(Records from a data source)
- - - - -
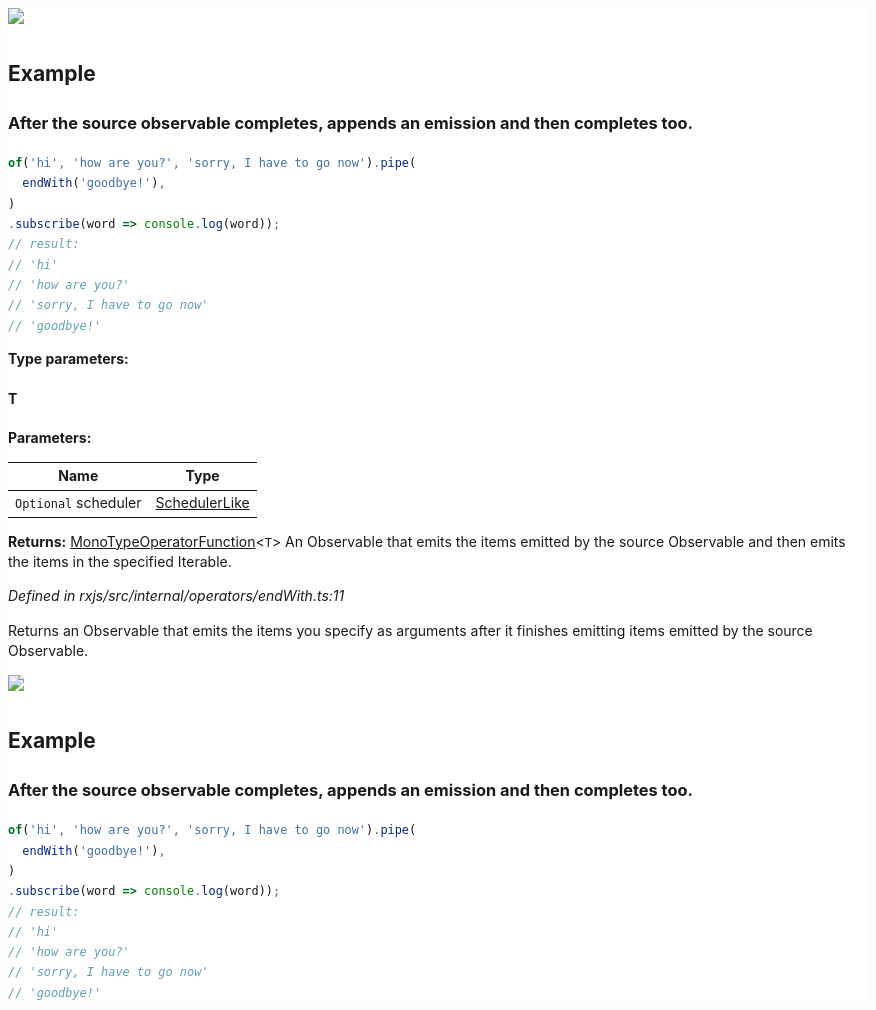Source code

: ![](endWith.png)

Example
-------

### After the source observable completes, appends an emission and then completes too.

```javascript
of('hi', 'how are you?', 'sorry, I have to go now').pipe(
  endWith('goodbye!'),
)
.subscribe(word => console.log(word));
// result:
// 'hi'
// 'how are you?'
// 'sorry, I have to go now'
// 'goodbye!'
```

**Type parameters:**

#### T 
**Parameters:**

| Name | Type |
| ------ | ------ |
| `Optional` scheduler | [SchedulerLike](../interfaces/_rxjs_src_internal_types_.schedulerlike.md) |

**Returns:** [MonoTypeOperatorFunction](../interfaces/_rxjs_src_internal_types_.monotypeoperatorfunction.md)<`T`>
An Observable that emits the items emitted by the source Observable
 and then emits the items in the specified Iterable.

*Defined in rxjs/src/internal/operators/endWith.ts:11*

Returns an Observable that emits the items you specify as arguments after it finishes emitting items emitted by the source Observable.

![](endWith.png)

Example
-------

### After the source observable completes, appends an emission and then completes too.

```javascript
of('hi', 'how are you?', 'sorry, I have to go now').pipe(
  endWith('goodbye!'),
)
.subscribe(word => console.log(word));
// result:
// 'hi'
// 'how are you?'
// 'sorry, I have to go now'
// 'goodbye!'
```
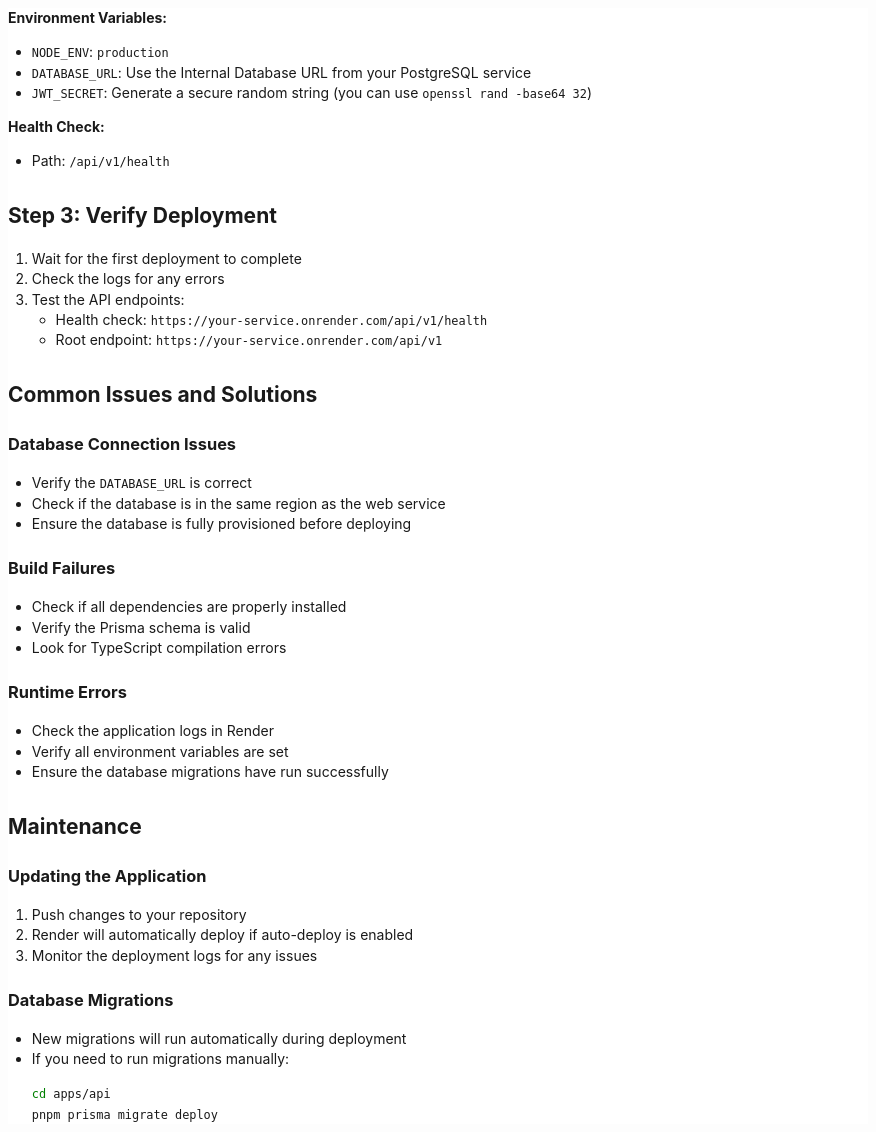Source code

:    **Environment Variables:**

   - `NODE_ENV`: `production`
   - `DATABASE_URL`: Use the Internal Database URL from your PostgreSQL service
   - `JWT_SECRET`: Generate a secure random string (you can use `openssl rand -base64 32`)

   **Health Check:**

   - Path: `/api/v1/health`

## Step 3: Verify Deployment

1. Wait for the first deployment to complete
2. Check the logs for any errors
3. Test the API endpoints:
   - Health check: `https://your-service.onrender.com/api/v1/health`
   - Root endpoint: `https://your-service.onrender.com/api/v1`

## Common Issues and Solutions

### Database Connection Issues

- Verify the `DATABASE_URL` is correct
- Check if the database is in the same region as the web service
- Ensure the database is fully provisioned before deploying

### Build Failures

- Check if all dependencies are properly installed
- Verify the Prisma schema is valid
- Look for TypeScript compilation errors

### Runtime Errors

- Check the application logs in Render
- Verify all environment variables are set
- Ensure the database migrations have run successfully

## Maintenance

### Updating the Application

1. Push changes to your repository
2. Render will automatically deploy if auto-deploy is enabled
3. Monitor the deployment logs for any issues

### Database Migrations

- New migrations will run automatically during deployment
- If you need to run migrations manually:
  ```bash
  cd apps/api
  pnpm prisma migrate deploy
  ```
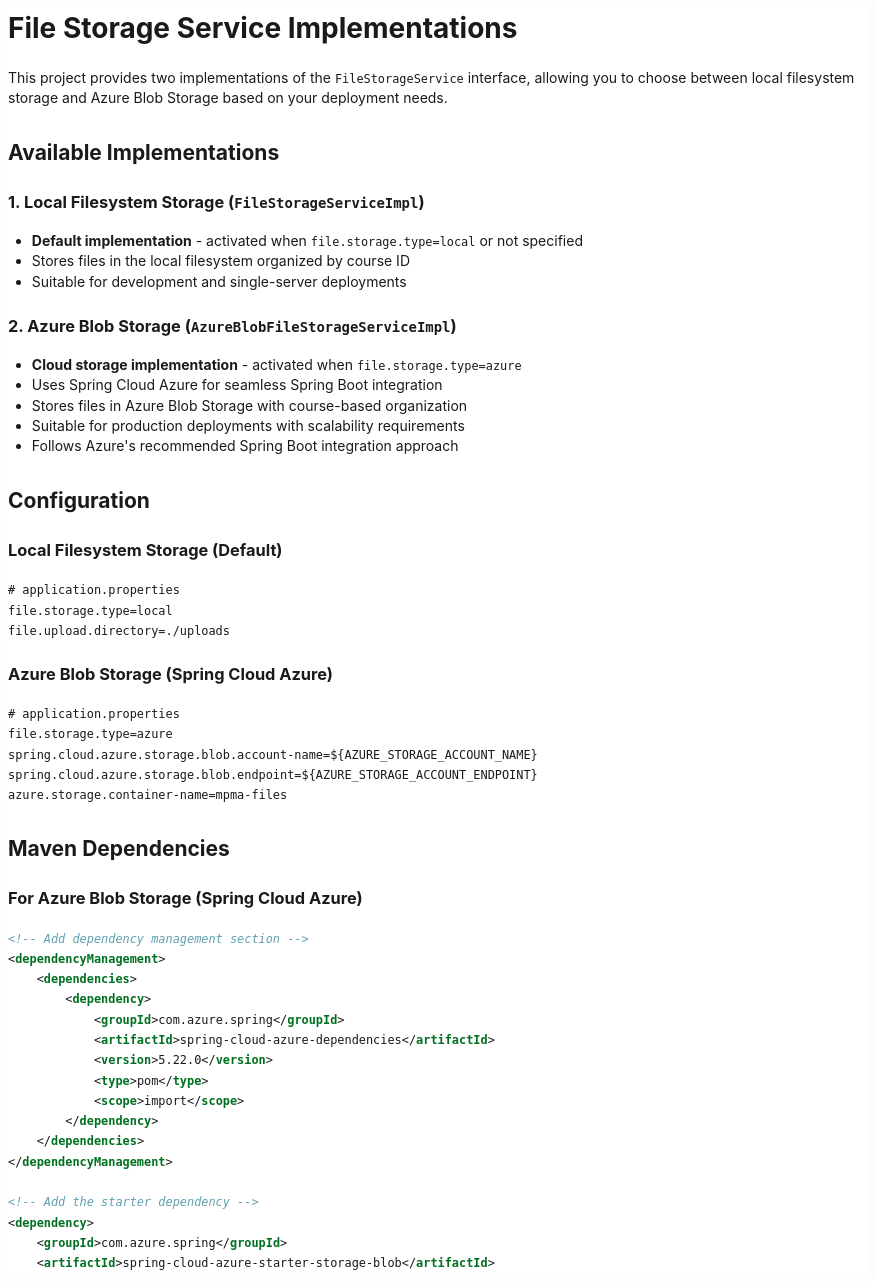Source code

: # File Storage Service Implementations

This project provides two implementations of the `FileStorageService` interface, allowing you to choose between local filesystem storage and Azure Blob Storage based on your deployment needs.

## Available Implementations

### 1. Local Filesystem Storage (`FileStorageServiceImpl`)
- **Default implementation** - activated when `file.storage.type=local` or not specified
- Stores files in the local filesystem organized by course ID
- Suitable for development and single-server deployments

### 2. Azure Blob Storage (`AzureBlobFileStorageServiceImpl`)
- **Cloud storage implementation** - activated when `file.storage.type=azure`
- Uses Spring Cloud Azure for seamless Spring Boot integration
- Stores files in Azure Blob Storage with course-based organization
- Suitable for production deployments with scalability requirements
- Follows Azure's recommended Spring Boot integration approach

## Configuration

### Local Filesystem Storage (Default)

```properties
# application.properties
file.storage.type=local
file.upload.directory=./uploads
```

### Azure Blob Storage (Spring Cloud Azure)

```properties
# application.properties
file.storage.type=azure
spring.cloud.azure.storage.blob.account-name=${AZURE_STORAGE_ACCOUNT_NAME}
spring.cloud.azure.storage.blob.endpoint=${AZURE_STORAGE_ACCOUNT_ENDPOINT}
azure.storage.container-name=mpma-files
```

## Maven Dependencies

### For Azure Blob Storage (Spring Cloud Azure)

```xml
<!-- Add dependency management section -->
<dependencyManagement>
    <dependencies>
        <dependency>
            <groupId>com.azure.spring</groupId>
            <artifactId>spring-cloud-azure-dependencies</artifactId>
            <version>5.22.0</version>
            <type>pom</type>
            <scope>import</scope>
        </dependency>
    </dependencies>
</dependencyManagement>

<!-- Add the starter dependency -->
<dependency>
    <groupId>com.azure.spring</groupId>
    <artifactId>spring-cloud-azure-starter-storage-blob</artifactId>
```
- - - - -
| Problem details |
Go through the entries. Report every line that contains the word "Ensure".

| Finished exercise |
- Ensure the database is fully provisioned before deploying
- Ensure the database migrations have run successfully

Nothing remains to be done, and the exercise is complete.